The Twelve Days of Christmas: Lessons to Last a Lifetime
The best gifts are ones that are free. This holiday season give your children a gift that will last a lifetime—the gift of values. On each day preceding Christmas, present your children with the designated “gift” then discuss how its “value” can be applied to their lives.
On the first day of Christmas, my parents gave to me…modeling clay!
Clay is a lot like compassion—soft and pliable. As you and your children shape the clay, remind them to keep their heart soft and pliable toward people less fortunate than themselves. Then make plans as a family to reach out to someone in need.
On the second day of Christmas, my parents gave to me…chocolate coins!
Generosity, like chocolate, is sweet—to the giver and the receiver! As you delve into the chocolate, talk about generous acts family members have done in the past. Together, plan to do one anonymous act of generosity for someone else. Then bask in the sweet rewards of giving!
On the third day of Christmas, my parents gave to me…pipe cleaners!
Just as a pipe cleaner can be bent and twisted, so can the truth. Ask your children about their experiences with honesty and dishonesty and discuss how trust was affected. Create “people” from the pipe cleaners and role-play similar situations.
On the fourth day of Christmas, my parents gave to me…a sheriff’s badge!
Courage, like a star-shaped badge, has many points. Ask your children about situations in their lives that require courage. Encourage them to stick up for someone who is being bullied, or to say no to things they know are wrong. Keep the lesson alive by letting each child wear the badge for a day.
On the fifth day of Christmas, my parents gave to me…a whistle!
Self-discipline means blowing the whistle on an activity that needs to be curtailed. Help your children identify one activity that requires self-discipline. Then commit as a family to use self-discipline during the next week—exercise together, skip desserts, cut screen use, etc. Follow up on your success. What benefits did you reap? Was it worth the hardship?
On the sixth day of Christmas, my parents gave to me…a goldfish!
Talk with your children about what it means to be responsible for someone or something. Then give them a fish and together make a list of tasks involved for caring for that fish. Every time a chore is carried out, put a star or checkmark next to the task.
On the seventh day of Christmas, my parents gave to me…honey!
Bees are not always pleasant, but their work certainly gleans sweet rewards! As you and your children share honey on biscuits, explain the value of work and its benefits. Select one household chore and ask, “If this were not done, how would it impact our lives?” Then give your children several simple household chores and remind them that service with a smile makes life extra sweet.
On the eighth day of Christmas, my parents gave to me…magnets!
Friends, like magnets, are attracted to one another. As your children explore the properties of magnets, have them share stories about their friends. What is it they love about that person? Invite your children to emulate their friends’ positive traits. Follow up by having your children do something nice for one of their buddies.
On the ninth day of Christmas, my parents gave to me…a glue stick!
When people are loyal to something, they stick to it like glue. Explain how people can be fiercely loyal to different things—family, friends, country, principles, beliefs, etc. Have your children find pictures of things they are loyal to. Then glue them to a larger piece of paper and hang it up.
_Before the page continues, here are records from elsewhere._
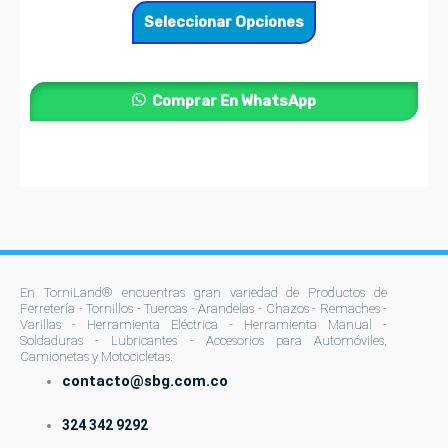
opciones
Seleccionar Opciones
se
pueden
elegir
Comprar En WhatsApp
en
la
página
de
producto
En TorniLand® encuentras gran variedad de Productos de
Ferretería - Tornillos - Tuercas - Arandelas - Chazos - Remaches -
Varillas - Herramienta Eléctrica - Herramienta Manual -
Soldaduras - Lubricantes - Accesorios para Automóviles,
Camionetas y Motocicletas.
contacto@sbg.com.co
324 342 9292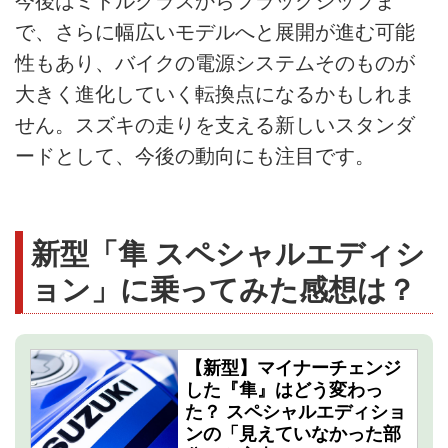
今後はミドルクラスからフラッグシップま
で、さらに幅広いモデルへと展開が進む可能
性もあり、バイクの電源システムそのものが
大きく進化していく転換点になるかもしれま
せん。スズキの走りを支える新しいスタンダ
ードとして、今後の動向にも注目です。
新型「隼 スペシャルエディシ
ョン」に乗ってみた感想は？
【新型】マイナーチェンジ
した『隼』はどう変わっ
た？ スペシャルエディショ
ンの「見えていなかった部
On the tenth day of Christmas, my parents gave to me…a deck of cards!
If you have ever tried to build a house of cards, you know it takes perseverance. As you and your children engage in this feat, discuss what perseverance means. Are there any areas in your children’s lives where they need to persevere? Develop a plan to address that difficulty and overcome the challenge.
On the eleventh day of Christmas, my parents gave to me…a balloon!
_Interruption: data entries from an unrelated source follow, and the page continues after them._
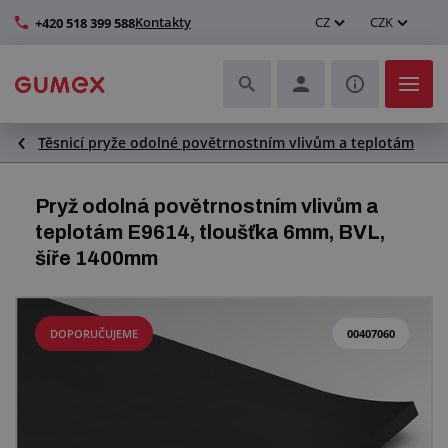
Kontakty
CZ
CZK
+420 518 399 588
Těsnicí pryže odolné povětrnostním vlivům a teplotám
Hadice a jejich kompletace
Profily a výroba těsnění
Pryž odolná povětrnostním vlivům a
teplotám E9614, tloušťka 6mm, BVL,
Technické plasty
šíře 1400mm
Dopravníkové pásy a montáž
DOPORUČUJEME
00407060
Zlepšení pracovního prostředí
Další pryžové a plastové výrobky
Bragging, like a balloon, inflates a person’s thoughts of himself. While it’s okay to be proud of yourself and your accomplishments, bragging about it is impolite. Give everyone a balloon as a reminder that it is okay to be proud of their accomplishments without boasting about it to others.
On the twelfth day of Christmas, my parents gave to me…a frosted cupcake!
Respecting others and being respected is like icing on a cake—it makes relationships sweeter! As you eat frosted cupcakes, discuss the meaning of respect and how it is displayed through kind words and actions. Make a list of things that demonstrate respect toward others, then have your children practice doing these things on a regular basis.
Denise Yearian is the former editor of two parenting magazines and the mother of three children and six grandchildren.